Reporter: RR Putri Werdiningsih | Editor: Sanny Cicilia
KONTAN.CO.ID - Harga komoditas batubara terus melaju. Seolah tak puas dengan rekor tertingginya dua pekan lalu, harga batubara kembali menembus level tertingginya sejak 11 Juni 2013.
Mengutip Bloomberg, pada penutupan perdagangan (7/9) harga batubara kontrak pengiriman Oktober 2017 di ICE Futures Exchange tercatat menguat 0,1% ke level US$ 95,80 per metrik ton. Sedangkan jika membandingkan sepekan sebelumnya harganya sudah menguat 4,19%.
Deddy Yusuf Siregar, Analis PT Asia Tradepoint Futures melihat faktor permintaan menjadi sentimen positif yang menopang penguatan harga batubara kali ini. Sinyal penambahan permintaan terjadi pada tambang batubara di Queensland, Australia.
“Ekspor batubara Queensland bulan Agustus naik ke level tertinggi tahunannya yakni sekitar 13,44 juta metrik ton,” ungkapnya kepada Kontan, Jumat (8/9).
Menurutnya meskipun produksi batubara di Australia selama tahun 2017-2021 telah diproyeksikan akan meningkat 1,1% tetapi dengan tingginya permintaan harga masih tetap berada pada trend bullish. Sejauh ini Jepang tetap menjadi negara pengimpor terbesar batubara asal Australia di kisaran 31,1%. Angka tersebut jauh diatas jumlah impor China yang hanya mencapai 19,3%.
Selain tingkat permintaan, sentimen positif lain datang dari melemahnya indeks dollar Amerika Serikat (AS). Mengutip Bloomberg, Jumat (8/9) pukul 16.00 wib indeks dollar jatuh 0,51% ke level 91,19. Greenback semakin tertekan lantaran kondisi dalam negeri dan geopolitik yang tidak menguntungkan.
“Melemahnya dollar berdampak pada harga batubara,” imbuhnya.
Di lain pihak, Wahyu Tribowo Laksono, Analis PT Central Capital Futures melihat penggunaan batubara yang tinggi di AS sebagai sumber energi juga turut melambungkan harga. EIA memproyeksikan selama tahun 2017 batubara akan menyuplai 31,3% listrik AS sedangkan gas alam hanya menyumbang 31%. Padahal tahun 2016 gas alam mengungguli batubara sebagai bahan bakar utama yaitu sekitar 33,8% dan batubara hanya 30,4%.
Ia menambahkan, penguatan batubara juga disokong dari permintaan baja yang terus meningkat. Produksi baja China di bulan Juli telah mencapai rekor bulanan baru ke level 74,0 juta ton atau 10,3% lebih tinggi dari bulan yang sama tahun lalu. Begitu juga dengan di AS. Menurut American Iron and Steel Institute (AISI) sampai 2 September kemarin produksi baja mentah naik 3.2% yaitu naik dari 59,025 juta ton menjadi 60,9 juta ton.

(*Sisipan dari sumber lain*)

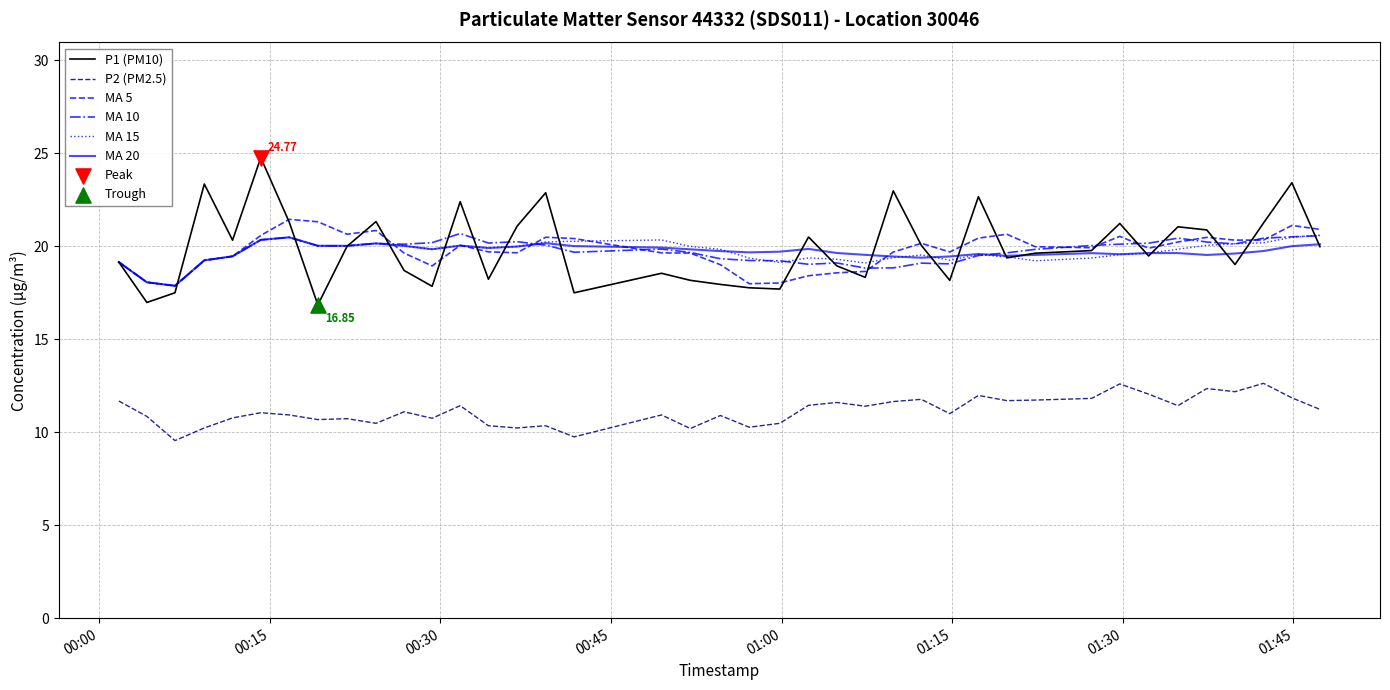

At how many categories does at least one series exceed 19?

38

“Dalam produksinya baja membutuhkan batubara sebagai energi. Permintaan baja yang meningkat pastinya akan membutuhkan batubara lebih banyak,” tutupnya.
Kemudian dari sisi pasokan, batubara saat ini diuntungkan dari kondisi cuaca yang membuat arus distribusi batubara terhambat. Seperti dikutip dari Reuters, Pusat pengangkutan batubara terbesar di Cina Selatan yakni Pelabuhan Guangzhou baru saja menyatakan kalau kapasitas penyimpanannya sudah tidak mampu menerima kargo batubara akibat badai topang sejak akhir Agustus lalu.
Padahal pelabuhan tersebut memiliki 14 tempat berlabuh yang bisa menangani pengiriman hingga 60 juta ton batubara per tahun.